> Problem requirements: Which lines of the data hold the word "LIST"? Copy all of them.

Records excerpted from a collection
----

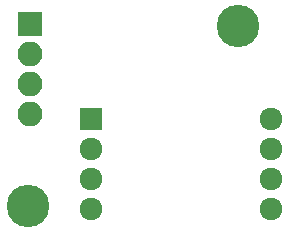
<source format=gbs>
G04 #@! TF.FileFunction,Soldermask,Bot*
%FSLAX46Y46*%
G04 Gerber Fmt 4.6, Leading zero omitted, Abs format (unit mm)*
G04 Created by KiCad (PCBNEW 4.0.6) date Fri Jul 21 16:01:30 2017*
%MOMM*%
%LPD*%
G01*
G04 APERTURE LIST*
%ADD10C,0.100000*%
%ADD11R,2.100000X2.100000*%
%ADD12O,2.100000X2.100000*%
%ADD13C,3.600000*%
%ADD14R,1.924000X1.924000*%
%ADD15C,1.924000*%
G04 APERTURE END LIST*
D10*
D11*
X63411100Y-35153600D03*
D12*
X63411100Y-37693600D03*
X63411100Y-40233600D03*
X63411100Y-42773600D03*
D13*
X63246000Y-50546000D03*
X81026000Y-35306000D03*
D14*
X68580000Y-43180000D03*
D15*
X68580000Y-45720000D03*
X68580000Y-48260000D03*
X68580000Y-50800000D03*
X83820000Y-50800000D03*
X83820000Y-48260000D03*
X83820000Y-45720000D03*
X83820000Y-43180000D03*
M02*

</source>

----

> Solution for this exercise:
G04 APERTURE LIST*
G04 APERTURE END LIST*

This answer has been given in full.